Here's my situation:
Much like you, my husband is a marijuana user. He has used it for a while now. We've been going out for 6 years, but I though maybe it was just a college thing and he would stop once in the real world. I started to be less and less comforable with it. I married him because i love him, not his pot addiction. He smokes right after work every day. I don't even feel like I can tell my mother (who I tell everything) because I don't want her to hate him. I can't even explain exactly what makes me dislike the idea of people smoking the drug, but here are my main reasons:

- We are just starting out and don't have a lot of money, and it is expensive
- I believe we should enjoy life in a more natural state of mind (without being impaired)
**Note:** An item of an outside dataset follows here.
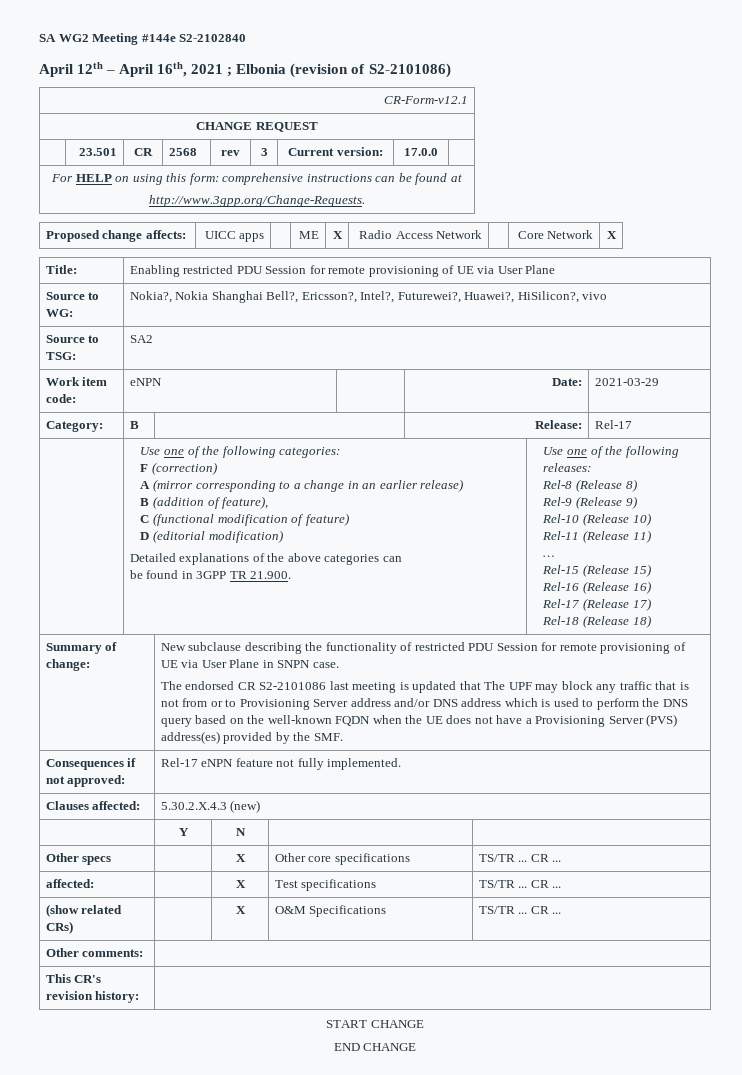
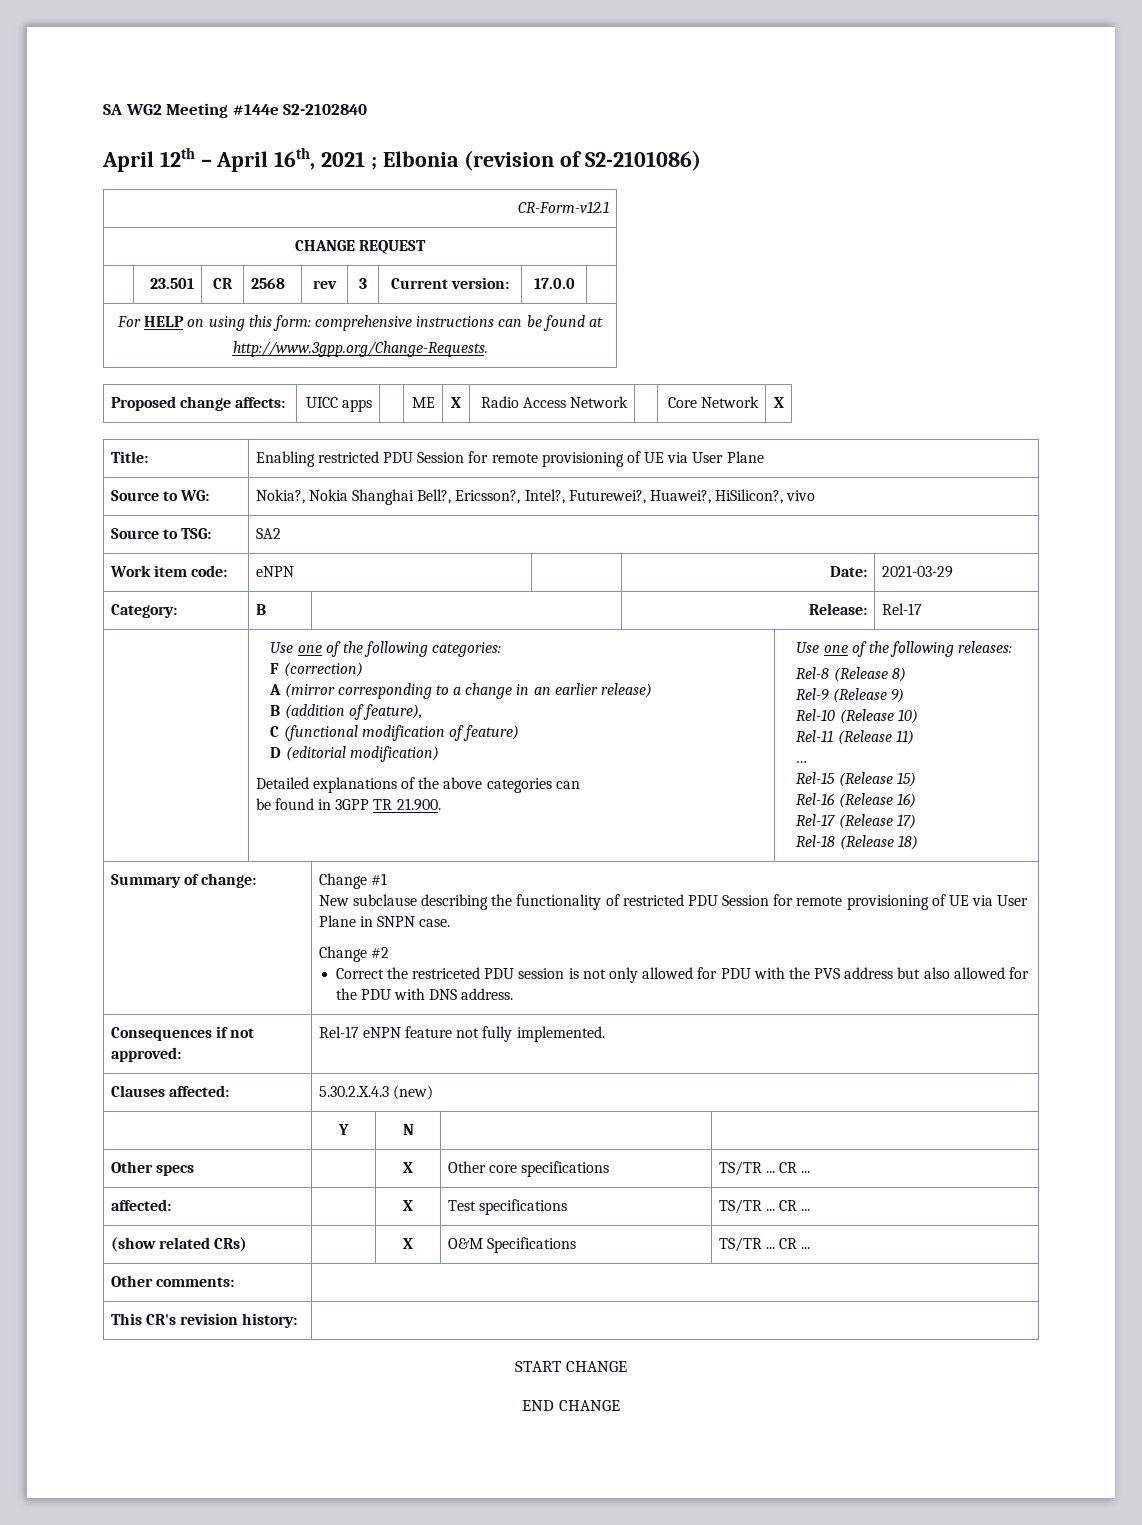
(90, 665) none -> [318,873,387,889] Change #1 //
[160,681,689,693] [160,698,688,710] [160,714,678,727] [160,731,343,744] The endorsed CR S2-2101086 last meeting is updated that The UPF may block any traffic that is not from or to Provisioning Server address and/or DNS address which is used to perform the DNS query based on the well-known FQDN when the UE does not have a Provisioning Server (PVS) address(es) provided by the SMF. -> [318,946,389,962] [335,967,1030,983] [335,988,514,1000] Change #2 // Correct the restriceted PDU session is not only allowed for PDU with the PVS address but also allowed for the PDU with DNS address.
- My family never abused the substance, and I don't feel comfortable doing this in my adult life. I also believe my family would reject my husband if they knew.
- I own my own business, which is connected to our apartment. I don't want my customers to smell it or find out he uses the substance. Or worst, I don't want them to think I abuse it.

Am I wrong? Is this drug now so commenly used that I should accept it? He says that he will not stop, and I either accept it or leave him.
I don't know if it helps hearing that I have a similar problem. I'd trade with you in a second though. To be honest, I would rather have him rarely doing it and not telling me about it then parading his drug use around in front of my face.